The filtering technique is horribly inefficient and we should use something other than re.findall.

xofm31 commented 2 months ago

I can try it, but I will need a better setup for debugging. So far, I've only done things that I don't need to debug very carefully, so I've been loading Anki to run the code. I see that you have print statements, which I don't think I'd see if I just run Anki. Is there a way to run the code either on the command line or using an IDE?

mortii commented 2 months ago

@xofm31 wow, that is shocking given how much complicated stuff you have worked on. If you open anki from a terminal you can see print statements there. Here is how you do it on macos: https://addon-docs.ankiweb.net/console-output.html#macos

EDIT: I'll add a section about it in the setup guide since it's such a crucial, yet non obvious debugging tool.

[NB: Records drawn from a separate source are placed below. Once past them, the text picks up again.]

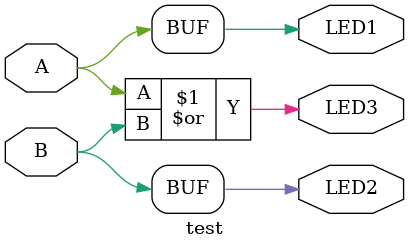
<source format=v>
module test(
    input A,
    input B,
    output LED1,
    output LED2,
    output LED3
);


assign LED1 = A;
assign LED2 = B;
assign LED3 = A | B;

/*
buf(LED1, A);
buf(LED2, B);
and(LED3, A, B);
*/

endmodule
</source>
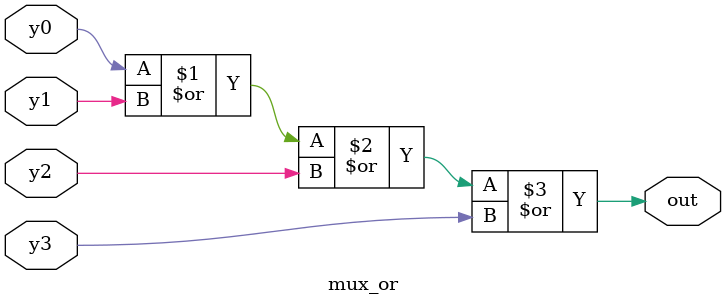
<source format=v>
`timescale 1ns / 1ps


module mux_ct(input i0,i1,i2,i3,s1,s0, output out );
wire y0,y1,y2,y3;
wire s0n,s1n;
not(s0n,s0);
not(s1n,s1);

mux_add input_add00(.i(i0),.s1(s1n),.s0(s0n),.y(y0));
mux_add input_add01(.i(i1),.s1(s1n),.s0(s0),.y(y1));
mux_add input_add02(.i(i2),.s1(s1),.s0(s0n),.y(y2));
mux_add input_add03(.i(i3),.s1(s1),.s0(s0),.y(y3));

mux_or output_mux00(.y0(y0),.y1(y1),.y2(y2),.y3(y3),.out(out));

endmodule

module mux_add(input i,s0,s1, output y);
and(y,i,s0,s1);
endmodule

module mux_or(input y0,y1,y2,y3, output out);
or(out,y0,y1,y2,y3);
endmodule
</source>
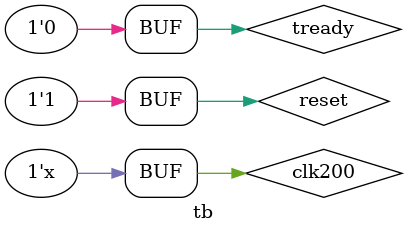
<source format=v>
`timescale 1ns / 1ps


module tb(

    );
    reg [1:0] iq;
    wire [31:0] tdata;
    wire tlast;
    reg  tready;
    wire [3:0] tstrb;
    wire tvalid;
    wire locked;
    reg clk200;
    reg reset;
    wire clk32;
    
    design_1_wrapper u1
       (.IQ_RXD(iq),
        .M00_AXIS_tdata(tdata),
        .M00_AXIS_tlast(tlast),
        .M00_AXIS_tready(tready),
        .M00_AXIS_tstrb(tstrb),
        .M00_AXIS_tvalid(tvalid),
        .locked(locked),
        .clk_out1(clk32),
        .m00_axis_aclk(clk200),
        .m00_axis_aresetn(reset));
        
        always
        begin
        # 2.5 clk200 = ~clk200;
        end
        
        
        always @ (negedge clk32)
        begin
            if(locked)begin
                iq <= iq + 1;
                end
         end
		
		initial begin
		iq     = 0;
		tready = 0;
		clk200 = 0;
		reset  = 1;
		
		
		#50 reset = 0;
		#10 reset = 1;
		#10000;
		end
endmodule

</source>
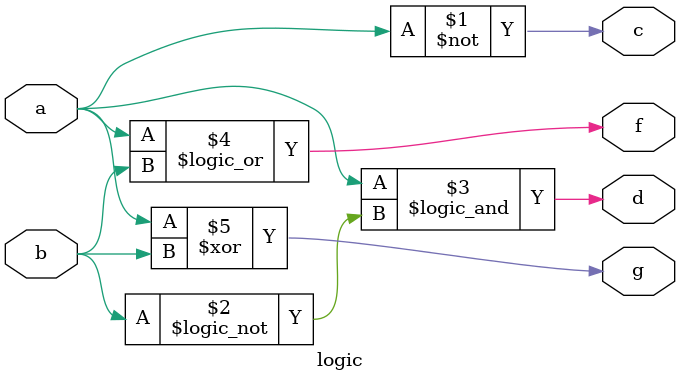
<source format=v>
module logic(a,b,c,d,f,g);
input a;
input b;
output c;
output d;
output f;
output g;
assign c = ~a;
assign d = a&&!b;
assign f = a||b;
assign g = a^b;
endmodule


</source>
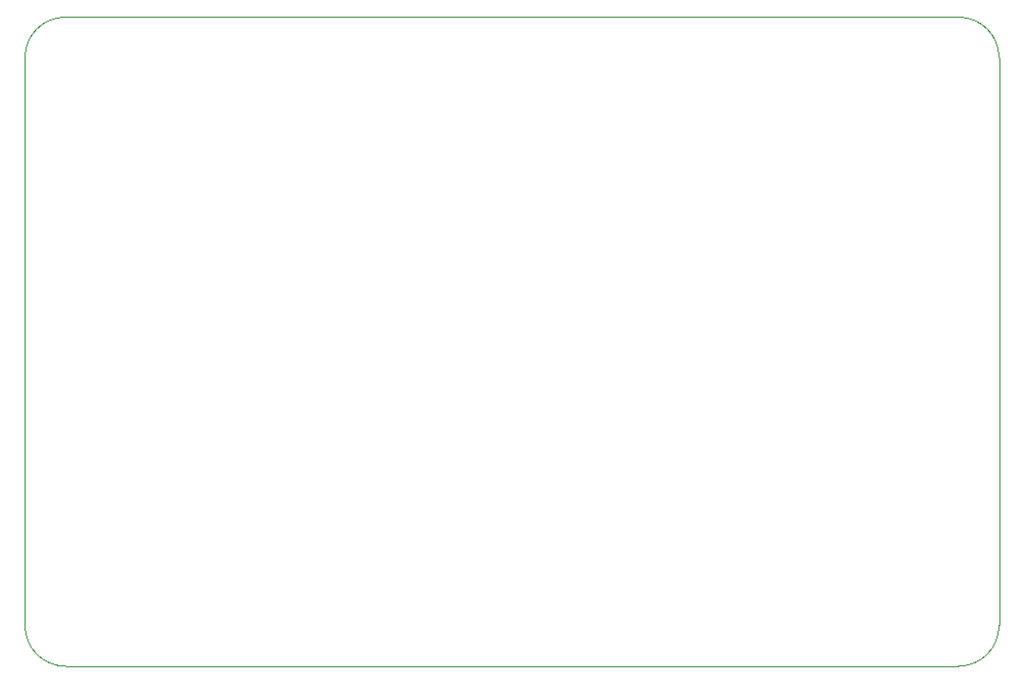
<source format=gm1>
G04 #@! TF.GenerationSoftware,KiCad,Pcbnew,(5.0.0-rc2-dev-756-g45dad4ded)*
G04 #@! TF.CreationDate,2018-05-20T06:56:18+02:00*
G04 #@! TF.ProjectId,Pi1541 Ad-on Board,5069313534312041642D6F6E20426F61,0.97*
G04 #@! TF.SameCoordinates,Original*
G04 #@! TF.FileFunction,Profile,NP*
%FSLAX46Y46*%
G04 Gerber Fmt 4.6, Leading zero omitted, Abs format (unit mm)*
G04 Created by KiCad (PCBNEW (5.0.0-rc2-dev-756-g45dad4ded)) date Sun May 20 06:56:18 2018*
%MOMM*%
%LPD*%
G01*
G04 APERTURE LIST*
%ADD10C,0.100000*%
G04 APERTURE END LIST*
D10*
X111000000Y-121000000D02*
G75*
G02X107500000Y-117500000I0J3500000D01*
G01*
X107500000Y-68500000D02*
G75*
G02X111000000Y-65000000I3500000J0D01*
G01*
X107500000Y-68500000D02*
X107500000Y-117500000D01*
X191500000Y-117500000D02*
G75*
G02X188000000Y-121000000I-3500000J0D01*
G01*
X188000000Y-65000000D02*
G75*
G02X191500000Y-68500000I0J-3500000D01*
G01*
X191500000Y-117500000D02*
X191500000Y-68500000D01*
X111000000Y-121000000D02*
X188000000Y-121000000D01*
X111000000Y-65000000D02*
X188000000Y-65000000D01*
M02*

</source>
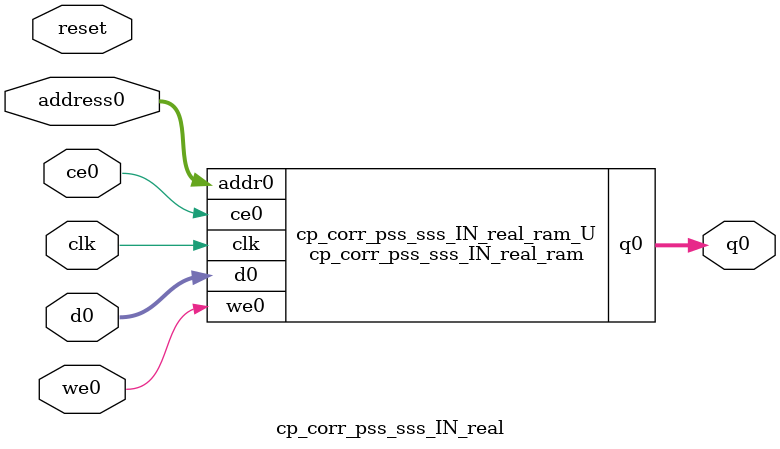
<source format=v>
`timescale 1 ns / 1 ps
module cp_corr_pss_sss_IN_real_ram (addr0, ce0, d0, we0, q0,  clk);

parameter DWIDTH = 32;
parameter AWIDTH = 7;
parameter MEM_SIZE = 128;

input[AWIDTH-1:0] addr0;
input ce0;
input[DWIDTH-1:0] d0;
input we0;
output reg[DWIDTH-1:0] q0;
input clk;

reg [DWIDTH-1:0] ram[0:MEM_SIZE-1];




always @(posedge clk)  
begin 
    if (ce0) begin
        if (we0) 
            ram[addr0] <= d0; 
        q0 <= ram[addr0];
    end
end


endmodule

`timescale 1 ns / 1 ps
module cp_corr_pss_sss_IN_real(
    reset,
    clk,
    address0,
    ce0,
    we0,
    d0,
    q0);

parameter DataWidth = 32'd32;
parameter AddressRange = 32'd128;
parameter AddressWidth = 32'd7;
input reset;
input clk;
input[AddressWidth - 1:0] address0;
input ce0;
input we0;
input[DataWidth - 1:0] d0;
output[DataWidth - 1:0] q0;



cp_corr_pss_sss_IN_real_ram cp_corr_pss_sss_IN_real_ram_U(
    .clk( clk ),
    .addr0( address0 ),
    .ce0( ce0 ),
    .we0( we0 ),
    .d0( d0 ),
    .q0( q0 ));

endmodule


</source>
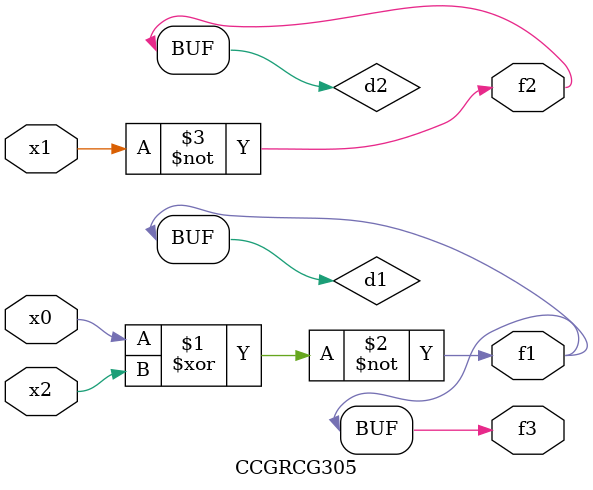
<source format=v>
module CCGRCG305(
	input x0, x1, x2,
	output f1, f2, f3
);

	wire d1, d2, d3;

	xnor (d1, x0, x2);
	nand (d2, x1);
	nor (d3, x1, x2);
	assign f1 = d1;
	assign f2 = d2;
	assign f3 = d1;
endmodule

</source>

The fact that you managed to do anything without print statements is crazy impressive.

EDIT 2: devleoper debugging section

mortii commented 2 months ago

@xofm31 I pushed a commit (https://github.com/mortii/anki-morphs/commit/b41a50ae7d0825a228d916420bcb6a531c4a48ee) to the jieba-bug branch, could you test it?

xofm31 commented 2 months ago

Yes, this looks fixed. Thank you!

mortii commented 2 months ago

Released now. It wouldn't shock me if this fix introduces other problems, so let me know if you find any.

Thanks!

mortii commented 2 months ago

added a section about redirecting the terminal output to a file, which is extremely useful for debugging something like the algorithm that produces a lot of text/data: https://mortii.github.io/anki-morphs/developer_guide/debugging.html

github-actions[bot] commented 2 months ago

This issue has been automatically locked since there has not been any recent activity after it was closed. Please open a new issue for related bugs.